*Job item*:
The answer must be every line of the records below that contains the word "format".

Circuit design text data:

-*-*-

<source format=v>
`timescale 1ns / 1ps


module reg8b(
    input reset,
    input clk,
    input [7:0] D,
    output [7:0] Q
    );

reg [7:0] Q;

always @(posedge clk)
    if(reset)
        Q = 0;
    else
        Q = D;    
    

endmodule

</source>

-*-*-

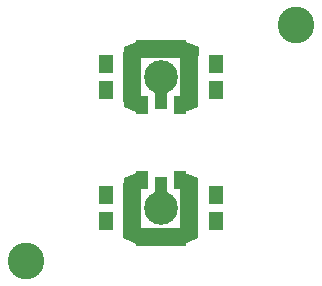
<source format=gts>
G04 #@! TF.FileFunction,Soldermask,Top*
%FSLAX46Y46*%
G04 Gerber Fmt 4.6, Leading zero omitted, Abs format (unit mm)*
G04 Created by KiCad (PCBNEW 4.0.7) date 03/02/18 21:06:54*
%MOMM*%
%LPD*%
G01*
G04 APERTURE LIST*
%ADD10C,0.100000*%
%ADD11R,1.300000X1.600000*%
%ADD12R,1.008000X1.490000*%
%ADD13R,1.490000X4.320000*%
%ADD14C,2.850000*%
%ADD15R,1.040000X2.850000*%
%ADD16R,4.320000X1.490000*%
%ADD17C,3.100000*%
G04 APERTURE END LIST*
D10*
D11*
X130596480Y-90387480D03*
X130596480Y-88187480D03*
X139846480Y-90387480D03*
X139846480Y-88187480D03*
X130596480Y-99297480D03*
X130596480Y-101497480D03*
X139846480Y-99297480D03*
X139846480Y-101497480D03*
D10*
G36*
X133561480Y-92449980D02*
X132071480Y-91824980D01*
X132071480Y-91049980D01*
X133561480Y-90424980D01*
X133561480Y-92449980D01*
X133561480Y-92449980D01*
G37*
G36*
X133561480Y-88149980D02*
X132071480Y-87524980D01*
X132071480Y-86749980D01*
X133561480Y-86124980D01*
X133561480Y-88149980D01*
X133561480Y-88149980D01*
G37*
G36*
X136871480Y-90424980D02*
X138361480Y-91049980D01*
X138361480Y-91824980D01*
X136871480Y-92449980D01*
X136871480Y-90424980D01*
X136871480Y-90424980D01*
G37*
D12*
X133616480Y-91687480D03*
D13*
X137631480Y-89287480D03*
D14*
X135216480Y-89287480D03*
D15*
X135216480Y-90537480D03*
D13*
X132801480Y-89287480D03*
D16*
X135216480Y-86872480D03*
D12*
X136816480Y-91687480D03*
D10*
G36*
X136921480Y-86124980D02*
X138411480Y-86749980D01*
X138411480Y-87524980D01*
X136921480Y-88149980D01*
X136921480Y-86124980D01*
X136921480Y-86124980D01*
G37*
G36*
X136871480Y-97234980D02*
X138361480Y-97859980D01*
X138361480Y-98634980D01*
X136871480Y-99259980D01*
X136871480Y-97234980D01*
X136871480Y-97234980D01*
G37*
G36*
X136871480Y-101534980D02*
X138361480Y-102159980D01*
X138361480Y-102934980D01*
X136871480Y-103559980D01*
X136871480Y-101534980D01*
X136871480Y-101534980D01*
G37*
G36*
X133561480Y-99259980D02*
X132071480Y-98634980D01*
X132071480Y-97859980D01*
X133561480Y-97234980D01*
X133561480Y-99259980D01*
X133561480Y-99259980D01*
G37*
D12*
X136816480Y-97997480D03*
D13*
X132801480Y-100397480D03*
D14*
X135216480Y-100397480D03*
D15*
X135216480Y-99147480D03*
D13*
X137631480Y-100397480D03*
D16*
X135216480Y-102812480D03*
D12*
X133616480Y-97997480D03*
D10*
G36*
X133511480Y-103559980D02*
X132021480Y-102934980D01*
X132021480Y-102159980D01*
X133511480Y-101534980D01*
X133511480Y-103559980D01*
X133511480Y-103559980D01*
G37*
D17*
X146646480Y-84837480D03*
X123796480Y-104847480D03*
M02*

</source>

-*-*-

*Solved exercise*:
<source format=v>
<source format=gts>
G04 Gerber Fmt 4.6, Leading zero omitted, Abs format (unit mm)*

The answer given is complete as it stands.